┌────────

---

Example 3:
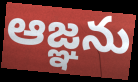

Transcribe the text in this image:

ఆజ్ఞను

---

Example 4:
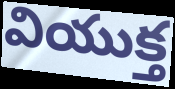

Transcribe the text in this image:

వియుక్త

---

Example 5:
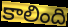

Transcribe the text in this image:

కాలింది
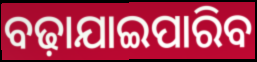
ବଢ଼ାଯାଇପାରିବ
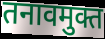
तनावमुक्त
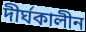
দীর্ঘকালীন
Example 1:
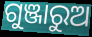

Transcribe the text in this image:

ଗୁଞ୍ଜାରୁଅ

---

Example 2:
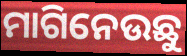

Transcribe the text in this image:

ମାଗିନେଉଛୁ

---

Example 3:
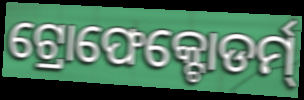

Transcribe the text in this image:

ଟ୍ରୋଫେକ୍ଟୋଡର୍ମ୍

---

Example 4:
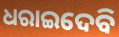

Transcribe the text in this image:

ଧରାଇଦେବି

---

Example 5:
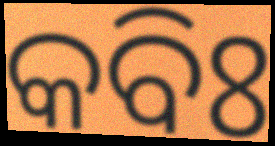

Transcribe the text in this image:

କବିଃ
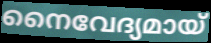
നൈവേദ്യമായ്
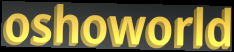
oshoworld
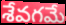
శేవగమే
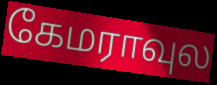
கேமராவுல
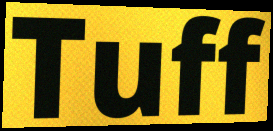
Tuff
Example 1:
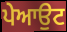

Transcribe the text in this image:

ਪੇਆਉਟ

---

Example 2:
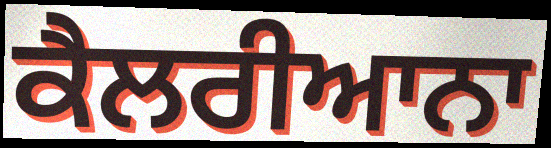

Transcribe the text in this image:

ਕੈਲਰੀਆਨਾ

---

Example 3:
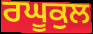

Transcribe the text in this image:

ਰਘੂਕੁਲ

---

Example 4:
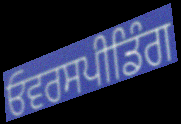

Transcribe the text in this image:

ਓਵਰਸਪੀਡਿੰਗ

└────────

**Assigned task**
Copy the material shown above in full and exactly. Skip the pictures.

**Result of this task**
---

Example 3:

Transcribe the text in this image:

ఆజ్ఞను

---

Example 4:

Transcribe the text in this image:

వియుక్త

---

Example 5:

Transcribe the text in this image:

కాలింది
ବଢ଼ାଯାଇପାରିବ
तनावमुक्त
দীর্ঘকালীন
Example 1:

Transcribe the text in this image:

ଗୁଞ୍ଜାରୁଅ

---

Example 2:

Transcribe the text in this image:

ମାଗିନେଉଛୁ

---

Example 3:

Transcribe the text in this image:

ଟ୍ରୋଫେକ୍ଟୋଡର୍ମ୍

---

Example 4:

Transcribe the text in this image:

ଧରାଇଦେବି

---

Example 5:

Transcribe the text in this image:

କବିଃ
നൈവേദ്യമായ്
oshoworld
శేవగమే
கேமராவுல
Tuff
Example 1:

Transcribe the text in this image:

ਪੇਆਉਟ

---

Example 2:

Transcribe the text in this image:

ਕੈਲਰੀਆਨਾ

---

Example 3:

Transcribe the text in this image:

ਰਘੂਕੁਲ

---

Example 4:

Transcribe the text in this image:

ਓਵਰਸਪੀਡਿੰਗ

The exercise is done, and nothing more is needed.